US 12,242,801 B2
Blending graph predictions
Thanh Lam Hoang, Maynooth (IE); Gabriele Picco, Dublin (IE); Yufang Hou, Dublin (IE); Young-Suk Lee, Mahopac, NY (US); Lam Minh Nguyen, Ossining, NY (US); Dzung Tien Phan, Pleasantville, NY (US); Vanessa Lopez Garcia, Dublin (IE); and Ramon Fernandez Astudillo, White Plains, NY (US)
Assigned to International Business Machines Corporation, Armonk, NY (US)
Filed by International Business Machines Corporation, Armonk, NY (US)
Filed on Feb. 8, 2022, as Appl. No. 17/666,827.
Prior Publication US 2023/0252234 A1, Aug. 10, 2023
Int. Cl. G06F 40/205 (2020.01); G06F 40/30 (2020.01)

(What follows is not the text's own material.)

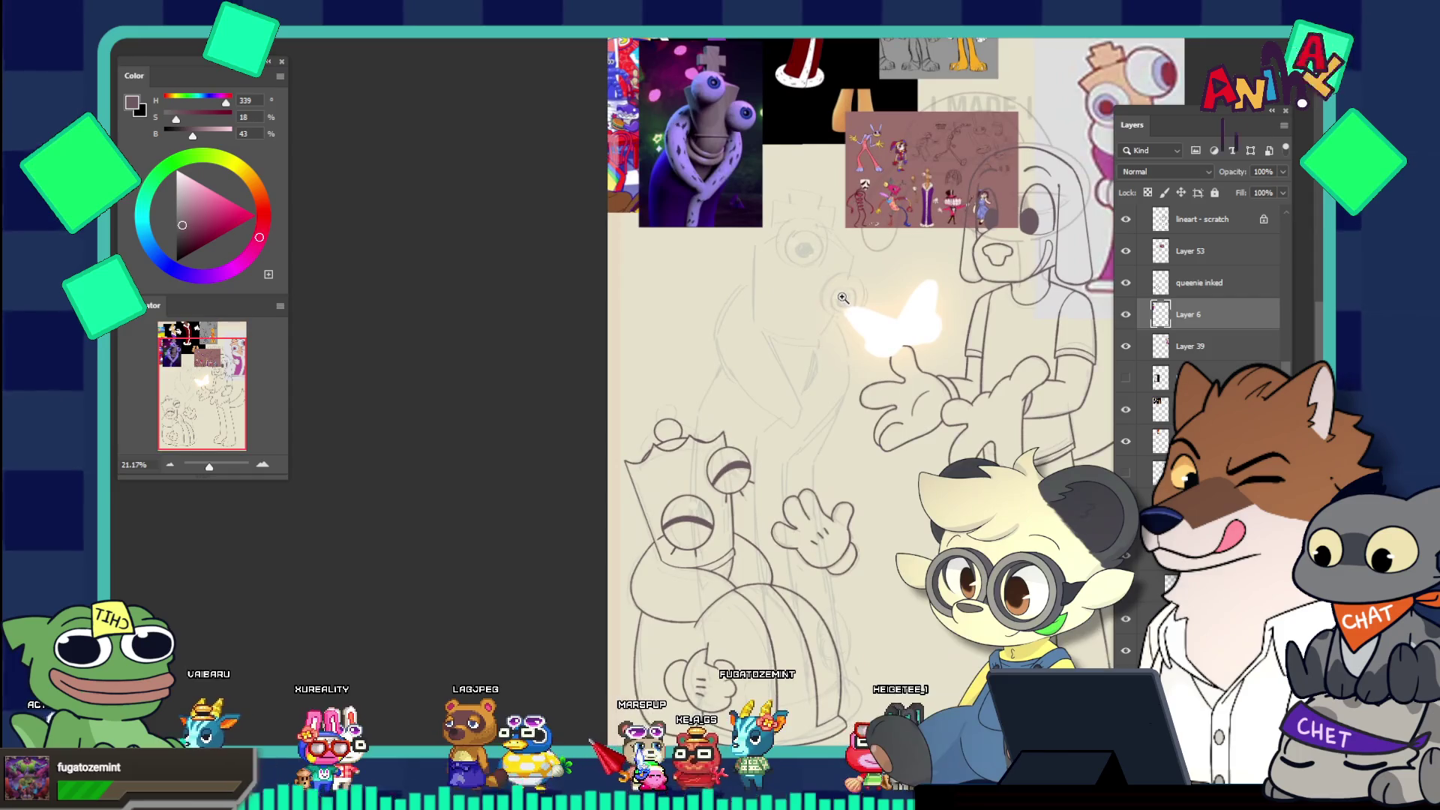
{"action": "scroll", "coordinate": [821, 306], "scroll_direction": "up", "scroll_amount": 2}
{"action": "scroll", "coordinate": [832, 297], "scroll_direction": "up", "scroll_amount": 2}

CPC G06F 40/205 (2020.01) [G06F 40/30 (2020.01)] 18 Claims
OG exemplary drawing
 
1. A computer-implemented method comprising:
receiving a set of graph predictions corresponding to an input text, where each graph prediction of the set of graph predictions is generated by a different machine learning model and each graph prediction is a semantic representation graph of the input text;
for each graphs prediction:
comparing a current graph prediction to each other graph prediction of the set of graph predictions;
counting, for each other graph prediction, a vote for each common edge and node; and
blending, based on the comparing and the counting, the current graph prediction to generate a first blended graph; and
adding the first blended graphs to a plurality of candidate blended graphs, where nodes and edges of the candidate blended graphs have respective selection metric values, generated using a selection metric function, that meet a minimum threshold; and
selecting as an output blended graph a candidate blended graph of the plurality of candidate blended graphs having a highest total combination of selection metric values among the plurality of candidate blended graphs.